SAS ve Coleman Parkes Research tarafından yapılan araştırmaya göre, şirketler ve kuruluşlar arasında üretken yapay zeka (Generative AI) kullanımının hızla arttığı ortaya çıktı. Araştırma sonuçlarına göre, Çin başı çekiyor ve Çin’deki şirketlerin yüzde 83’ü iş yerlerinde üretken yapay zekayı aktif olarak kullanıyor. İkinci sırada ise yüzde 70 kullanım oranıyla Birleşik Krallık yer alıyor, ardından yüzde 65 ile Amerika Birleşik Devletleri (ABD) ve yüzde 63 ile Avustralya geliyor.
Üretken yapay zekanın işletmelere tam anlamıyla entegre edilmesinde ise ABD’nin lider konumda olduğu görülüyor. ABD yüzde 24 ile listenin başında yer alırken, Çin ve Birleşik Krallık sırasıyla yüzde 19 ve yüzde 11’lik oranlarla takip ediyor. Bölgelere göre bakıldığında, Kuzey Amerika yüzde 20, Asya-Pasifik yüzde 10, Latin Amerika yüzde 8 ve Avrupa’nın çeşitli bölgeleri yüzde 7 oranlarıyla üretken yapay zekayı en fazla kullanan bölgeler arasında yer alıyor.
Bankacılık sektörünün üretken yapay zekayı en çok kullanan sektör olduğu belirlendi. Bankacılığı sırasıyla telekomünikasyon, sigorta, yaşam bilimleri, profesyonel hizmetler, perakende, kamu sektörü, sağlık, üretim ve enerji sektörleri takip ediyor.
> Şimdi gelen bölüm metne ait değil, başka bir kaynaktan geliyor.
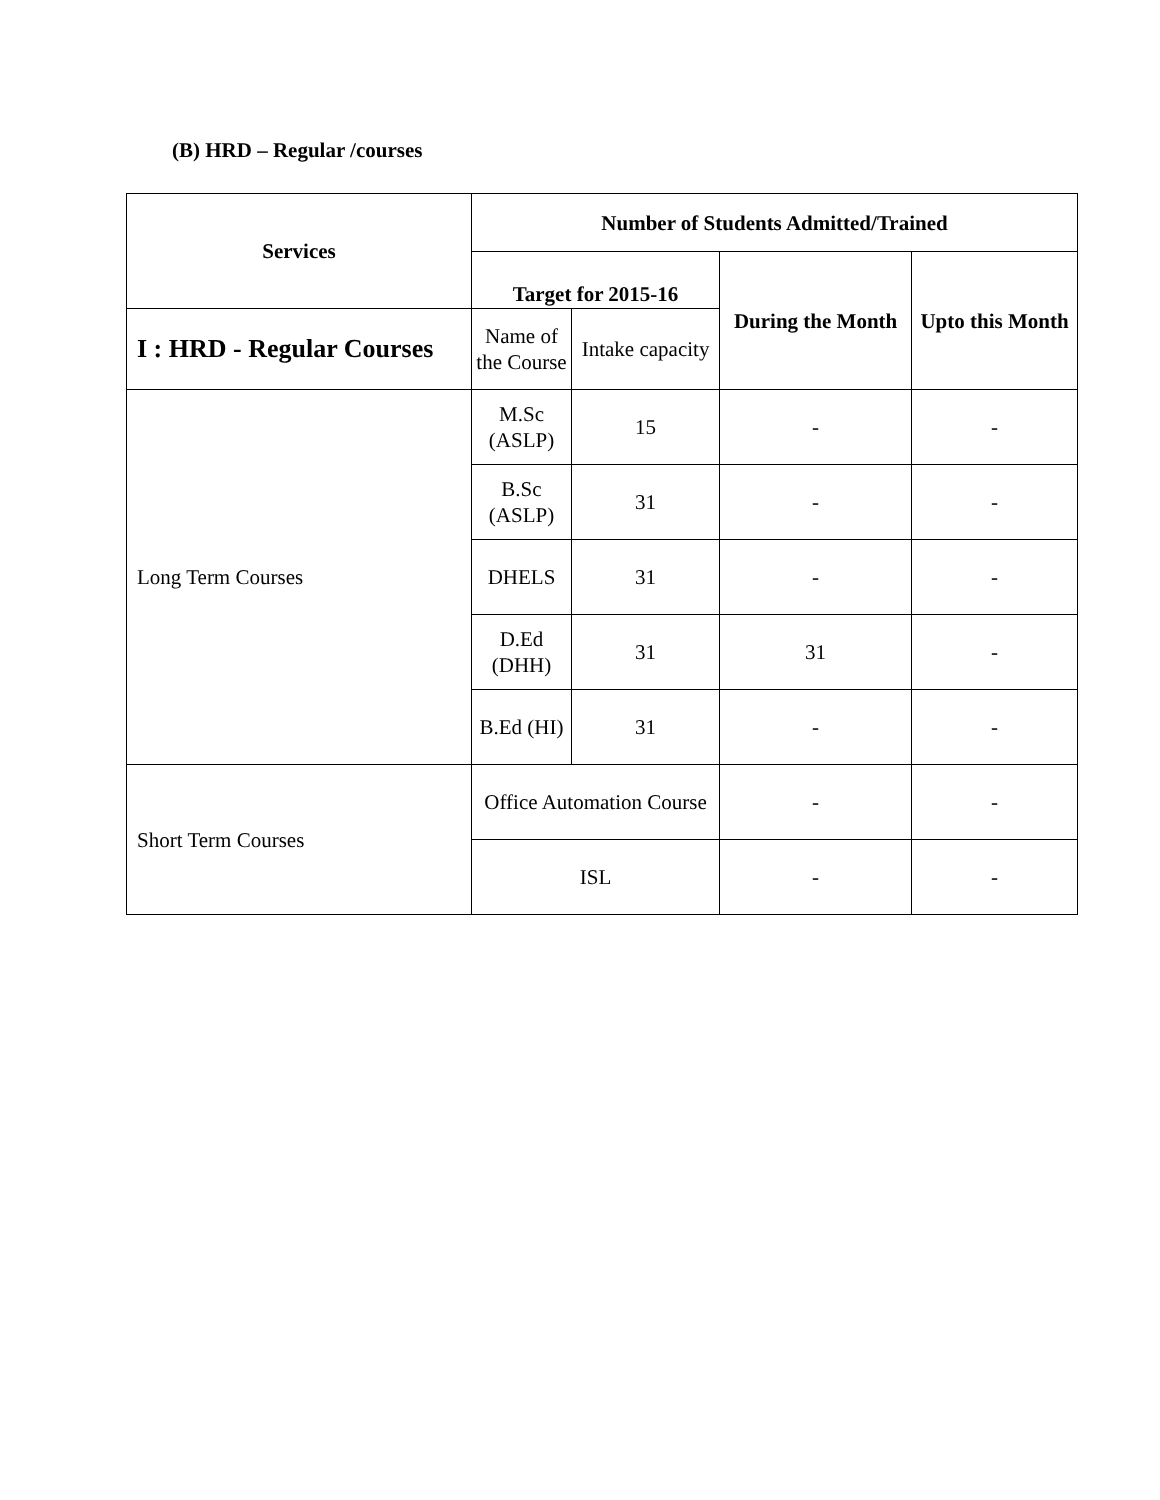(B) HRD – Regular /courses
| Services | Number of Students Admitted/Trained | | | |
| --- | --- | --- | --- | --- |
| | Target for 2015-16 | | During the Month | Upto this Month |
| I : HRD - Regular Courses | Name of the Course | Intake capacity | | |
| Long Term Courses | M.Sc (ASLP) | 15 | - | - |
| | B.Sc (ASLP) | 31 | - | - |
| | DHELS | 31 | - | - |
| | D.Ed (DHH) | 31 | 31 | - |
| | B.Ed (HI) | 31 | - | - |
| Short Term Courses | Office Automation Course | | - | - |
| | ISL | | - | - |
Ancak, araştırmada çıkan en büyük sorunlardan biri üretken yapay zekanın tam anlaşılmaması olarak öne çıkıyor. Yöneticilerin yüzde 75’i önümüzdeki mali yılda üretken yapay zekaya yatırım yapmayı planladıklarını açıklamalarına rağmen, yöneticilerin yüzde 9’u bu teknolojiyi henüz tam olarak anlamadıklarını belirtiyor.
Yapılan ankete göre, halihazırda üretken yapay zeka kullanan şirketler, bu teknolojinin çalışan deneyimi ve memnuniyetinde yüzde 89, operasyonel maliyetlerde yüzde 82 tasarruf ve müşteri sadakatinde yüzde 82 artış sağladığını raporladı. McKinsey’in 2023 raporuna göre, üretken yapay zekanın küresel ekonomiye yıllık 2,6 trilyon dolardan 4,4 trilyon dolara kadar katkı sağlayabileceği öngörülüyor. Bu rakam, Birleşik Krallık’ın 2021 yılındaki gayrisafi yurt içi hasılasına eşdeğer düzeydedir.